Mais le combat contre les mauvaises herbes ne finit jamais. Peu à peu, elles refont surface, bien que l’on se soit escrimé à en arracher minutieusement les racines. Inutile de s’en étonner et de partir en guerre contre ces récalcitrantes. Ne sont-elles pas les premières occupantes des lieux et n’auraient-elles pas d’ailleurs le droit de protester contre leur expulsion permanente ?  En réalité, de nouvelles intruses venues du jardin des voisins ou parachutés du ciel par les oiseaux de passage s’ajoutent aux variétés implantées depuis des lustres. Dans mon jardin, sont ainsi apparus insidieusement depuis quelques années la prêle indéracinable, les oignons sauvages et le trèfle prolifique.

Si elles n’ont pas le pouvoir de résider officiellement dans le potager, les mauvaises herbes repointent perpétuellement le bout de leur nez. Leurs graines germent et l’on voit réapparaitre peu à peu les indésirables au milieu des radis, des salades, des poireaux, des courgettes, des betteraves rouges, du céleri boule, des tomates, de la mâche, des poivrons et des aubergines. Ce sont partout les mêmes incorrigibles. Elles ont une énergie incroyable et elles prospèrent outrageusement sans craindre le soleil, le vent ou la pluie ! Et vous fragiles plantes potagères, un rien, un ver vous blesse !

Impossible de les laisser s’étendre sous peine de les voir étouffer les jeunes semis et les plants nouveaux, ou du moins pomper les ressources organiques nécessaires à leur fructification. Il faut donc recommencer sans cesse, tout au long du printemps et de l’été, à désherber. A genoux, accroupi ou courbé, le jardinier, la binette à la main, traque les indésirables sans ménagement. Opération monotone et ennuyeuse. La récompense est cependant au bout de l’effort : les plantes poussent avec plus d’aisance …

Notre jardin est aussi bien pourvu en mauvaises herbes.

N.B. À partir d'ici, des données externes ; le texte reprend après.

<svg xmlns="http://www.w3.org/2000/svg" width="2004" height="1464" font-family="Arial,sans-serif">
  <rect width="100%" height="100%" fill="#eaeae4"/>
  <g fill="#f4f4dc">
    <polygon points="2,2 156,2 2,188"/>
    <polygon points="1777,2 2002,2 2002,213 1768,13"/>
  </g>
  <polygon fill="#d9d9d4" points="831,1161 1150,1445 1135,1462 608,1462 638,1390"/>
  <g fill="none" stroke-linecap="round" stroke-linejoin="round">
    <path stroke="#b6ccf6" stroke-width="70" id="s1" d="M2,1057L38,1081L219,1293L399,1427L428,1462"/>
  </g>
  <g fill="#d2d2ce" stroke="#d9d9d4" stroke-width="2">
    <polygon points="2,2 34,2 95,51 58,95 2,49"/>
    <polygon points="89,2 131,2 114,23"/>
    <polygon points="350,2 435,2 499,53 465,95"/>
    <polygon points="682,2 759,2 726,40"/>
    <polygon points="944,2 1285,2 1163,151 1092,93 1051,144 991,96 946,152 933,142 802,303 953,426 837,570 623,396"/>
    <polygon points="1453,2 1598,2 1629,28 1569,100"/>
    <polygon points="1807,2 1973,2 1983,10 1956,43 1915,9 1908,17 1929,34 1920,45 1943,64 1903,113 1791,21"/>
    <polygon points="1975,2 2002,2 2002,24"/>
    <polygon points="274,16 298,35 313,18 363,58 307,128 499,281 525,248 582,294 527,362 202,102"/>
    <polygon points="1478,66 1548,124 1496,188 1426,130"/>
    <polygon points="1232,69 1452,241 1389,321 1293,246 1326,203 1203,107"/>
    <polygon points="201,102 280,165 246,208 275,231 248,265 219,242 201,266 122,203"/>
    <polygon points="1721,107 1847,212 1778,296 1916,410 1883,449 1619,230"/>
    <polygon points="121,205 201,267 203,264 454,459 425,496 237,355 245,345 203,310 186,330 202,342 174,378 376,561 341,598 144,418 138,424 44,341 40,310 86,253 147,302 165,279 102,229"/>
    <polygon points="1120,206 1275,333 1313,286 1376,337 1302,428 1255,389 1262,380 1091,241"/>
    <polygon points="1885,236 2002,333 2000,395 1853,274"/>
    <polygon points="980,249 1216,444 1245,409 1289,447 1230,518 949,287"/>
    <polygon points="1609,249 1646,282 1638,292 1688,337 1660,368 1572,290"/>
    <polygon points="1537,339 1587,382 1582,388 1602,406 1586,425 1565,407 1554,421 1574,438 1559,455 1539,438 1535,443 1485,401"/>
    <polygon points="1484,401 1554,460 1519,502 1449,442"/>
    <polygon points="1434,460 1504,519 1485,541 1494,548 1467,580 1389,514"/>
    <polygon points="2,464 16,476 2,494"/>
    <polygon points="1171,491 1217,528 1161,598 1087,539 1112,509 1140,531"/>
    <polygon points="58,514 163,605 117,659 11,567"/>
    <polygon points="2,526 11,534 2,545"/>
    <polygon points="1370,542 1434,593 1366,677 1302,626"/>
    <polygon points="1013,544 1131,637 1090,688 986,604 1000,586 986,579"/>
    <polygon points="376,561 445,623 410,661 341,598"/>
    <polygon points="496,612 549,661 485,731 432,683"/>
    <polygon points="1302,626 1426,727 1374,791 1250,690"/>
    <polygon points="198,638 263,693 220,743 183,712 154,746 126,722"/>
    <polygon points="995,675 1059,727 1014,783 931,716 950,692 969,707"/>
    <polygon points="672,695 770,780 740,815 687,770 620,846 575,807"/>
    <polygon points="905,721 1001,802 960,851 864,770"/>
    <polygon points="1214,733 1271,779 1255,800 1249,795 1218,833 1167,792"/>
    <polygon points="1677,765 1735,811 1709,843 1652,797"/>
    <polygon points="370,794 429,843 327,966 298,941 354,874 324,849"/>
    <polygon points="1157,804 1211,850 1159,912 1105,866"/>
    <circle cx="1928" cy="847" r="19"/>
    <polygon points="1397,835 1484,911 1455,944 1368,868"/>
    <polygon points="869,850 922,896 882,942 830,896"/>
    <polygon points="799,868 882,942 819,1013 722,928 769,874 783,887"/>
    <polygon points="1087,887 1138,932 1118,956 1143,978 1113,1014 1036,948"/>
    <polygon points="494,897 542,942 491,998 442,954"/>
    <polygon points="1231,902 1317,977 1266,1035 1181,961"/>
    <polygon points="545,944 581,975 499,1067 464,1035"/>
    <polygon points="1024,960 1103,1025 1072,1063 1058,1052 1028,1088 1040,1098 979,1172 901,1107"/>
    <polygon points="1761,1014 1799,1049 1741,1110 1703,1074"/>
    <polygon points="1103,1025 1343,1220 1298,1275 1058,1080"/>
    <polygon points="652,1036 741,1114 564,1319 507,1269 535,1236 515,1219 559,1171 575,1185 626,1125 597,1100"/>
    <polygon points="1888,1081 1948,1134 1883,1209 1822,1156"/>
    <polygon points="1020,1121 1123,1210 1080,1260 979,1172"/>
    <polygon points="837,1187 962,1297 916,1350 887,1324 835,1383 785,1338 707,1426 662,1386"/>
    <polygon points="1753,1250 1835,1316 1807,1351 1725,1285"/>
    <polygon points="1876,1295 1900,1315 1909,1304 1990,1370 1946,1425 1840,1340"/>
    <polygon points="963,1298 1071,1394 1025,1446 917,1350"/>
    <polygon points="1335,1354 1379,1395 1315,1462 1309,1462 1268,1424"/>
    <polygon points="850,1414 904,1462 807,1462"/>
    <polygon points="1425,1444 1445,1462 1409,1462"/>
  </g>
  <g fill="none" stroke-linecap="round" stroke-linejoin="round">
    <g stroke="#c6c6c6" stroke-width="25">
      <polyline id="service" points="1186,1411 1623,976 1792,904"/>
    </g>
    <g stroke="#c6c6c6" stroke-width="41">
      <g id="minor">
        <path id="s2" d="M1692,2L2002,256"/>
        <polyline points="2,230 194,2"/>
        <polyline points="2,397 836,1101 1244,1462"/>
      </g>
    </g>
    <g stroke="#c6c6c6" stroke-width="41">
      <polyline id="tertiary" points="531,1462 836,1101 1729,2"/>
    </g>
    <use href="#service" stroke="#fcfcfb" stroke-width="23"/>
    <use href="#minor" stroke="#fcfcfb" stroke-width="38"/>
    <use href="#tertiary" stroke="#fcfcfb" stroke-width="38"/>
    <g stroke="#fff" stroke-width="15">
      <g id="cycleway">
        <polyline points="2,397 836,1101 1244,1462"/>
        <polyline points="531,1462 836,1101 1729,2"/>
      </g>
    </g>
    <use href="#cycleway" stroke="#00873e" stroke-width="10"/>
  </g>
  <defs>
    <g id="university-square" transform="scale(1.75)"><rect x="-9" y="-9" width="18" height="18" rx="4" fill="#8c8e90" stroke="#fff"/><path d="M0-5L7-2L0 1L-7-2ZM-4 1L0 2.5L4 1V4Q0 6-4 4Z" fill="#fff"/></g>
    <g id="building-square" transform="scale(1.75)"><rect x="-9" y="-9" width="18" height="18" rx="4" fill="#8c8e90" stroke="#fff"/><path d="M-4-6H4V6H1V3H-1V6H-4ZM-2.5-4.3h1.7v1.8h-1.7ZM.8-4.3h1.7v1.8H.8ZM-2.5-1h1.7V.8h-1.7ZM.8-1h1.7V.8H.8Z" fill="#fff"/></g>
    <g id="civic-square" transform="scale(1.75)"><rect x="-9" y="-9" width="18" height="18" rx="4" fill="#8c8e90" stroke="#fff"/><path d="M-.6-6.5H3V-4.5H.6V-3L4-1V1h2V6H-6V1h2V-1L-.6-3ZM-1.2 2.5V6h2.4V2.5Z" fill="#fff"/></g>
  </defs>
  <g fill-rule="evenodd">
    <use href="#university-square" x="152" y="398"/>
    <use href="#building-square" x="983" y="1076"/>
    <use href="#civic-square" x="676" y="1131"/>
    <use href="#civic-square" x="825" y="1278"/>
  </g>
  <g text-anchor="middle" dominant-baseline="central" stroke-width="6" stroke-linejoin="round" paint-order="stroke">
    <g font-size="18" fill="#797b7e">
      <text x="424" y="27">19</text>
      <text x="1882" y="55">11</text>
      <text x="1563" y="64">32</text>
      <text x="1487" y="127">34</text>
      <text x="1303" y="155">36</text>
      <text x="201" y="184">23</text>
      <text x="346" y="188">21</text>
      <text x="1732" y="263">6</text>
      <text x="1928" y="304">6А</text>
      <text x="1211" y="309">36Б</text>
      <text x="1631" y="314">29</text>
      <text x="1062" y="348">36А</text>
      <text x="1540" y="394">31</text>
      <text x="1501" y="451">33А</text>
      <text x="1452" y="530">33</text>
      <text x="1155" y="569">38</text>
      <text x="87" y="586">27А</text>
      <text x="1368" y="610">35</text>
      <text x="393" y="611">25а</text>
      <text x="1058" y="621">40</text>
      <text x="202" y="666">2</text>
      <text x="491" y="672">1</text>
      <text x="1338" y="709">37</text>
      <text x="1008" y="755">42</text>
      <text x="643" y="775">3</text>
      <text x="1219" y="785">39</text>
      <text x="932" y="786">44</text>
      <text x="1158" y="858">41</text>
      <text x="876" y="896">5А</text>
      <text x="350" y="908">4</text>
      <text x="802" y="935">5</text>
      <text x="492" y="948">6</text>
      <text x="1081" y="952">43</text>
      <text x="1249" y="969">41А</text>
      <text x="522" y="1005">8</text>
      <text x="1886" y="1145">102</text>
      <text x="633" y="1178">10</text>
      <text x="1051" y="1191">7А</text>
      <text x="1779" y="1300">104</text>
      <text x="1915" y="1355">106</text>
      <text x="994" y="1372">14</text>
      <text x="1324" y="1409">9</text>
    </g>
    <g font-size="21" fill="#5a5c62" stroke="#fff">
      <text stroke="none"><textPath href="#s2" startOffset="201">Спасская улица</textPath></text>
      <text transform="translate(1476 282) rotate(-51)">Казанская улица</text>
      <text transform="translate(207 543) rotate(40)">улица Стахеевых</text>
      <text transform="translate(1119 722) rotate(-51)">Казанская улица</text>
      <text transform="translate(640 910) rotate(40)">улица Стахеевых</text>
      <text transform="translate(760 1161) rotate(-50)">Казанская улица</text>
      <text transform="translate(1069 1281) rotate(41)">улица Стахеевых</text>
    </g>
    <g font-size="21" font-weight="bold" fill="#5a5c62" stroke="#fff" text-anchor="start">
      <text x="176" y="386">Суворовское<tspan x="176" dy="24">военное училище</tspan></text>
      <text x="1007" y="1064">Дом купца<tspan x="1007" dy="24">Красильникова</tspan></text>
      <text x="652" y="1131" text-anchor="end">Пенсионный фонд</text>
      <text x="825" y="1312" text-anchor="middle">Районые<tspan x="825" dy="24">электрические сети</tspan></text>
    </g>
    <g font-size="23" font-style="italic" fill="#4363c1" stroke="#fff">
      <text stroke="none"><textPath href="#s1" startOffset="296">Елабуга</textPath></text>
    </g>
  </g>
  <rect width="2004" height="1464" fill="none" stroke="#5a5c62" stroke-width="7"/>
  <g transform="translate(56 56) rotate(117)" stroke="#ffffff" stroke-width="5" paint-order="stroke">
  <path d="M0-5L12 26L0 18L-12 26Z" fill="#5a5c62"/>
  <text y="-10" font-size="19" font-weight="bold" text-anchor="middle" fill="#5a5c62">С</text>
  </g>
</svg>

Et il n’y a ni à s’en étonner ni à s’en inquiéter. En effet, notre terre singulière est loin d’être chimiquement pure ! Chacun de nous promène dans l’existence ses tics, ses travers, ses défauts, ses manies, ses préjugés, ses prétentions, ses hargnes, ses amertumes, ses rancunes …Nous les héritons de nos parents, de notre éducation, du milieu social et culturel qui nous a « formatés » et conditionnés. Sans en avoir conscience, nous avons endossé cet héritage. Ce n’est que plus tard, en nous heurtant aux évènements, en nous confrontant à autrui, en traversant des périodes critiques et des conflits que nous avons commencé à être lucides sur nous-mêmes et sur certains traits peu avantageux de notre tempérament. Contrariés, déçus, dépités de constater que nous étions encombrés de ces côtés peu flatteurs socialement parlant, nous nous sommes sentis à maintes reprises impuissants à les maitriser. Bien entendu, nous n’en avons pas pris notre parti. Nous nous sommes efforcés – pour ne pas perdre la face – de tenir en laisse ces tendances récurrentes …

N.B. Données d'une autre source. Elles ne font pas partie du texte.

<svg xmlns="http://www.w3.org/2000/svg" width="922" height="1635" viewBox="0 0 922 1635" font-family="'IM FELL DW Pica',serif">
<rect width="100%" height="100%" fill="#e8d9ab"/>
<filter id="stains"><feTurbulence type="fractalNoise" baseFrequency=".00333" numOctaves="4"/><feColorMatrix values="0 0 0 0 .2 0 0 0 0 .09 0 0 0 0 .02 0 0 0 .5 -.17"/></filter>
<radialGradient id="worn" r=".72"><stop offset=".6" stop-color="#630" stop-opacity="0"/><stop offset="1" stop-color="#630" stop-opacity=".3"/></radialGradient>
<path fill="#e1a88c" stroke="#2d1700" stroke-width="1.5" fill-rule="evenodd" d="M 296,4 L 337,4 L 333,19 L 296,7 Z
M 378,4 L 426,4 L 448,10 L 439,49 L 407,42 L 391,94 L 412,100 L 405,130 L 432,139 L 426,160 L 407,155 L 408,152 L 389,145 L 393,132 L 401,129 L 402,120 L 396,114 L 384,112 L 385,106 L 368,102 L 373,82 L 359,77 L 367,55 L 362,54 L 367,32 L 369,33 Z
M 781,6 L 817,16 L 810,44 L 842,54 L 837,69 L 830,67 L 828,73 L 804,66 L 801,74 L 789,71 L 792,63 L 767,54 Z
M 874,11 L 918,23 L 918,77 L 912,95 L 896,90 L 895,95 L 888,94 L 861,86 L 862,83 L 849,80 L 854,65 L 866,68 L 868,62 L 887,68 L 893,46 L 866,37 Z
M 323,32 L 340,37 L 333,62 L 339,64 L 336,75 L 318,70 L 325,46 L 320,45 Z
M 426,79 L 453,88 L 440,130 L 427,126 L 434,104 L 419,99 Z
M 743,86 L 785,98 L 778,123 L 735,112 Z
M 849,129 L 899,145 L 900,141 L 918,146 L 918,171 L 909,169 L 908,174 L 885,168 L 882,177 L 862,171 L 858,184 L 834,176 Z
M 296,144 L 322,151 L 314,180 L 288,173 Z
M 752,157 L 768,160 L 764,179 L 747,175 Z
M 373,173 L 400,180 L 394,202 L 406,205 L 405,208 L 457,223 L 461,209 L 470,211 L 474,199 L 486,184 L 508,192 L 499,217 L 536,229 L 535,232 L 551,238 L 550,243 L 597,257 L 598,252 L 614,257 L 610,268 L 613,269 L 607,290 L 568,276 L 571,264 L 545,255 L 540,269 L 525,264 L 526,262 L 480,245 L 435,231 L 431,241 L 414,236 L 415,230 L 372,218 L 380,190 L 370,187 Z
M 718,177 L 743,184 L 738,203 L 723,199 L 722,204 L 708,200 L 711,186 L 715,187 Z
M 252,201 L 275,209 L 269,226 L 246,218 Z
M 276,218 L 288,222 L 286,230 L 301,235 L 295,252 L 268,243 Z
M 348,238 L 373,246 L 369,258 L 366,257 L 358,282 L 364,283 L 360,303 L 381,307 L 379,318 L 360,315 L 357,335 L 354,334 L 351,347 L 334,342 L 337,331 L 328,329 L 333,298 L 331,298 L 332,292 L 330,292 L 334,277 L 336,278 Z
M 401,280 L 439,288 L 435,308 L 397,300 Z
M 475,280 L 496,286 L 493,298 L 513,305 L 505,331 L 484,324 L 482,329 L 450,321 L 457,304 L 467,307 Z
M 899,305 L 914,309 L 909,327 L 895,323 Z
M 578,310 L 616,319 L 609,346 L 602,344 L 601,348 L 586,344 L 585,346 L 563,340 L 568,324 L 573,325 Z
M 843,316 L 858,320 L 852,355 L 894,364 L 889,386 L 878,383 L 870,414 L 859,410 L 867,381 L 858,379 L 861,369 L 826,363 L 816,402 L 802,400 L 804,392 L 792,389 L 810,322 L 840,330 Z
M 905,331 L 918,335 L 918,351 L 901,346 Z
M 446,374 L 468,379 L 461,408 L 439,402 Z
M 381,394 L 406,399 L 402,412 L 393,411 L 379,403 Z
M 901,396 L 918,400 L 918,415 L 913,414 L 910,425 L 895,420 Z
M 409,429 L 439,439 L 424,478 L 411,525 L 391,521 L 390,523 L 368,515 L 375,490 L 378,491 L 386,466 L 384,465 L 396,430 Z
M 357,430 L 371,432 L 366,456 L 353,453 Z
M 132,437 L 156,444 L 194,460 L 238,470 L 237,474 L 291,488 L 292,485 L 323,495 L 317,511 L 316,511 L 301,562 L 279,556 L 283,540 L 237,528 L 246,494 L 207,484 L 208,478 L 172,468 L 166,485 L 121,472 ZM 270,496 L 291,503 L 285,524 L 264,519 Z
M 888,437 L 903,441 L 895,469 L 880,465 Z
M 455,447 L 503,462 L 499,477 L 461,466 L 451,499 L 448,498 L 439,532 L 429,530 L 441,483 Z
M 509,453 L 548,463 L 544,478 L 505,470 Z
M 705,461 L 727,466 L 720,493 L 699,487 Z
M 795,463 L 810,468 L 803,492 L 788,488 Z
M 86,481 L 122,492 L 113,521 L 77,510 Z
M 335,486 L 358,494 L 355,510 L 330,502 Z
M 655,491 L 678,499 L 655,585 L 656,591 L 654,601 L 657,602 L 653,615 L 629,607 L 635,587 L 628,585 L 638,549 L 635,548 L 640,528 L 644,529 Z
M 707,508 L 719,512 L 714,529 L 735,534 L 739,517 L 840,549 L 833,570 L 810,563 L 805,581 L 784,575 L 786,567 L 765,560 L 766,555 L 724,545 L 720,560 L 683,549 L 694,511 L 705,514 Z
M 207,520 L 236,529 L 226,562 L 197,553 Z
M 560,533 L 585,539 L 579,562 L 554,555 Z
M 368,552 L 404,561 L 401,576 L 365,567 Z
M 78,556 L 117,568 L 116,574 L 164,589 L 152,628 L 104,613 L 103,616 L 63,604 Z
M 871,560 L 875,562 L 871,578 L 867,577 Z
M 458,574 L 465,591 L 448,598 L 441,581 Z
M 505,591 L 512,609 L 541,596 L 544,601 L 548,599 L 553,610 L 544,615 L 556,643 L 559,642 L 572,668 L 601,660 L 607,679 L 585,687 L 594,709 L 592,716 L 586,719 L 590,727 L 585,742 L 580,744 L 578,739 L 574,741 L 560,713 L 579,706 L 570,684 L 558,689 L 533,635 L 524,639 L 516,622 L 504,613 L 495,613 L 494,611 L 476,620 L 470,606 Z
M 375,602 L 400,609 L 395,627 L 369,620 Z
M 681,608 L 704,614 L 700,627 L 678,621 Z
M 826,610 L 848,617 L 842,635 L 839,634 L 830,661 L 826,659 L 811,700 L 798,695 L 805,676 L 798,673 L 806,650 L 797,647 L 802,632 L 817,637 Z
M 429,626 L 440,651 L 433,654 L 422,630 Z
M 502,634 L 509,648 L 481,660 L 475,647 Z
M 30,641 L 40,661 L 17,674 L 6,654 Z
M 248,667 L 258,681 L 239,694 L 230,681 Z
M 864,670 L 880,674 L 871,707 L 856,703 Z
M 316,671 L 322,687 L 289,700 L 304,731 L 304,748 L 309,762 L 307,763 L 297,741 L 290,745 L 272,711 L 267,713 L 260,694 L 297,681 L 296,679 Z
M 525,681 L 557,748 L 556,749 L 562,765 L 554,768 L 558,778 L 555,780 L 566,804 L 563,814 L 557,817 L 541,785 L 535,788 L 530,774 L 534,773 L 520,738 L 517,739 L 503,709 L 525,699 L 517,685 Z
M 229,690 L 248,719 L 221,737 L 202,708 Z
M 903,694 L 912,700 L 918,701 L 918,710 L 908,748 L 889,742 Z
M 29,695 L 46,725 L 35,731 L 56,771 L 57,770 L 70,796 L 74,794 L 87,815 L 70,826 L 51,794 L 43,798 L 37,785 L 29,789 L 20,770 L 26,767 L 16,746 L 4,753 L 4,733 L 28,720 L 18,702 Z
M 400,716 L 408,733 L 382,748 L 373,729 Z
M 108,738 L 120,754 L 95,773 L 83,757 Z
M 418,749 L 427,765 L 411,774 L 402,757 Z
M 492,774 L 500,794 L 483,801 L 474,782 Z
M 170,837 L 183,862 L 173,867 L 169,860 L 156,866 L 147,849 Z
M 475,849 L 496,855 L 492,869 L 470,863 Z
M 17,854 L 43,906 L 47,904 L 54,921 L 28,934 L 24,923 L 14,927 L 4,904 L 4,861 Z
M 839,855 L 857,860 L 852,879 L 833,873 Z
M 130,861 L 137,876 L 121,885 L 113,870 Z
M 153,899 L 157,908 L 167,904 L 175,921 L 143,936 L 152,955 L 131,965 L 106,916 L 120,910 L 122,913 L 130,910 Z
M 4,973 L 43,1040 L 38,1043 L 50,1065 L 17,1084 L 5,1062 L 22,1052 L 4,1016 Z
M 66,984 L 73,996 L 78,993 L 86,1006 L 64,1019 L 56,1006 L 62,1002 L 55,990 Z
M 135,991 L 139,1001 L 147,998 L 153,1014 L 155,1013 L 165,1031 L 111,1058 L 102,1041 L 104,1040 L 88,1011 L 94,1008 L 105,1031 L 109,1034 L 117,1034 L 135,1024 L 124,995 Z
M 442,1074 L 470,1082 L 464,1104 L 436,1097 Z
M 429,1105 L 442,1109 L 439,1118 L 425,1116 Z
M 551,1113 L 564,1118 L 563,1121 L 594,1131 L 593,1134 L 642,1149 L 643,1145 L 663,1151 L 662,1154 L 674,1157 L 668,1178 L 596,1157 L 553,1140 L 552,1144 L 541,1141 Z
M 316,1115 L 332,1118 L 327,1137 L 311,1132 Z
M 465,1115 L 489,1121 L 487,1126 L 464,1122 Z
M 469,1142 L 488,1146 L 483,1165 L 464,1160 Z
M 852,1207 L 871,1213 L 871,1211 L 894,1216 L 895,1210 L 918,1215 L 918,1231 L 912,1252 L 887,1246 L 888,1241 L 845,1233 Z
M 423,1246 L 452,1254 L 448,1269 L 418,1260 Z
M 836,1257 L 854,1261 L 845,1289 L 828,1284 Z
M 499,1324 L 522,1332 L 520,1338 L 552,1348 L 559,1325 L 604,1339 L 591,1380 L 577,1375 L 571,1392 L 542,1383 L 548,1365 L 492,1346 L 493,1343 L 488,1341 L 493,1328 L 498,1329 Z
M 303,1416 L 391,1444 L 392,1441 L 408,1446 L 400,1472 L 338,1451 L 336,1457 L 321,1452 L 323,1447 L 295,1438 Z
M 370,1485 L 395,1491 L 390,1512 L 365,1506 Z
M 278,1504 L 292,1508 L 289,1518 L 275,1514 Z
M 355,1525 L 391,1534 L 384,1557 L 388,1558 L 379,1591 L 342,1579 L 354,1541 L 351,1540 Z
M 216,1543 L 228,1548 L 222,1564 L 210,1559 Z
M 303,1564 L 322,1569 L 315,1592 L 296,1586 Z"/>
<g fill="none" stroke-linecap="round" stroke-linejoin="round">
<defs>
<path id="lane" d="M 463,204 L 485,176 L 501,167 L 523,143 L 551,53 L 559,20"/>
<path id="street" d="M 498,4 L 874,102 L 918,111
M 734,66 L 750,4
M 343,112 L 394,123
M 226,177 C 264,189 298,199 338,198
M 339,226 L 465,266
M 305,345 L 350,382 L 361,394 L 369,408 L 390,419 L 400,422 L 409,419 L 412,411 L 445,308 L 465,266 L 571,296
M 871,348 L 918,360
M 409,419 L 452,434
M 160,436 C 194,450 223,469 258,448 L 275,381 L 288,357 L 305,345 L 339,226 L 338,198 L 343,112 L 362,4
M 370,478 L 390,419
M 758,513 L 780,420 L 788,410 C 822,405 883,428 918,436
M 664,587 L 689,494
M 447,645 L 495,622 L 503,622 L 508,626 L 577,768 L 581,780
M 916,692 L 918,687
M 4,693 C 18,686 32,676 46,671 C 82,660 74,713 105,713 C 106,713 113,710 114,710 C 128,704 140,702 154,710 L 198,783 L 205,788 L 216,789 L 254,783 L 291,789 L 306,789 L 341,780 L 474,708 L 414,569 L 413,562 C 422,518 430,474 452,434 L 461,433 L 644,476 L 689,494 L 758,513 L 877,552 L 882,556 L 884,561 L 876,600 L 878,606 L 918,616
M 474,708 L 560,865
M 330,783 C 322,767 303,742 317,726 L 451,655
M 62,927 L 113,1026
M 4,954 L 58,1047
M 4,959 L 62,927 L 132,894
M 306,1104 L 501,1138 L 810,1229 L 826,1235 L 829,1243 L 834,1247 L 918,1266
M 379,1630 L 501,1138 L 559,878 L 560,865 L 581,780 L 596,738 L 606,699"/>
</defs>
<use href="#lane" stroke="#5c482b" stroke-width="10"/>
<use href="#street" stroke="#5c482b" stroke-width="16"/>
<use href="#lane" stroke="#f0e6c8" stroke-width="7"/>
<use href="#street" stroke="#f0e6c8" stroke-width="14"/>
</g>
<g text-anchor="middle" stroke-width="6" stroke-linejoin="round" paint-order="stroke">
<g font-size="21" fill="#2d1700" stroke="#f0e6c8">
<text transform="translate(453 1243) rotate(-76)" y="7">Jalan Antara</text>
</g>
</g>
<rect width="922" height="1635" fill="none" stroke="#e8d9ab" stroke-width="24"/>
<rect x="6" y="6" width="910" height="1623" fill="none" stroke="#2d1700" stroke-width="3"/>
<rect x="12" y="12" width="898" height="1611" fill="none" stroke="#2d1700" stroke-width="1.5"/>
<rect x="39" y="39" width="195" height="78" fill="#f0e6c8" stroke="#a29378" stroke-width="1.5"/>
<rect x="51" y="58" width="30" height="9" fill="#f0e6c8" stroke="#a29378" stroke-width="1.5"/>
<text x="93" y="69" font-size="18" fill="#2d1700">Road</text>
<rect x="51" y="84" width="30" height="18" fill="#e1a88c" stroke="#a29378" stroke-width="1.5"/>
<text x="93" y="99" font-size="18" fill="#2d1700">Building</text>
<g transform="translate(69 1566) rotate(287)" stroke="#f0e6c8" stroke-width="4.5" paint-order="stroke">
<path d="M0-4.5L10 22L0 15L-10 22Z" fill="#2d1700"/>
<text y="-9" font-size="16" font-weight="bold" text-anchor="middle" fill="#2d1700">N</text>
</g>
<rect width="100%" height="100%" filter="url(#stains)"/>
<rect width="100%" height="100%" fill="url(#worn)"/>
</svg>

Renonçant à être parfaits ou à le paraitre, nous avons pu alors – et cela est sans fin – nous livrer sans tension à un travail de désherbage intime pour vivre vrai avec nous-mêmes et avec les autres. Le jardinier sait qu’il lui faudra sans cesse et toujours sarcler ses carrés sans jamais réussir à remporter une victoire définitive. Aucun d’entre nous n’a à se décourager dans son application à se débarrasser de telle ou telle réaction spontanée et récurrente qu’il n’arrive pas à juguler, même si, à force de vigilance, il se contrôle davantage. Cela n’empêche pas qu’il lui sera nécessaire à longueur de vie de s’accepter avec le côté un peu tordu de sa personnalité. Un brin d’humour y aide singulièrement de même qu’un zeste d’humilité. Moyennant quoi, les graines d’humanité que nous semons en nous et autour de nous auront plus de chance de germer et de grandir dans de saines conditions et, au bout du compte, de produire des fruits de qualité. Si, au lieu de nous lamenter sur nos fragilités, nous mobilisons nos énergies pour cultiver avec soin les plantes essentielles que sont la vérité, la justice, la fraternité, alors, sans parvenir à chasser définitivement l’ivraie de notre champ, nous serons récompensés par d’étonnantes et surprenantes récoltes.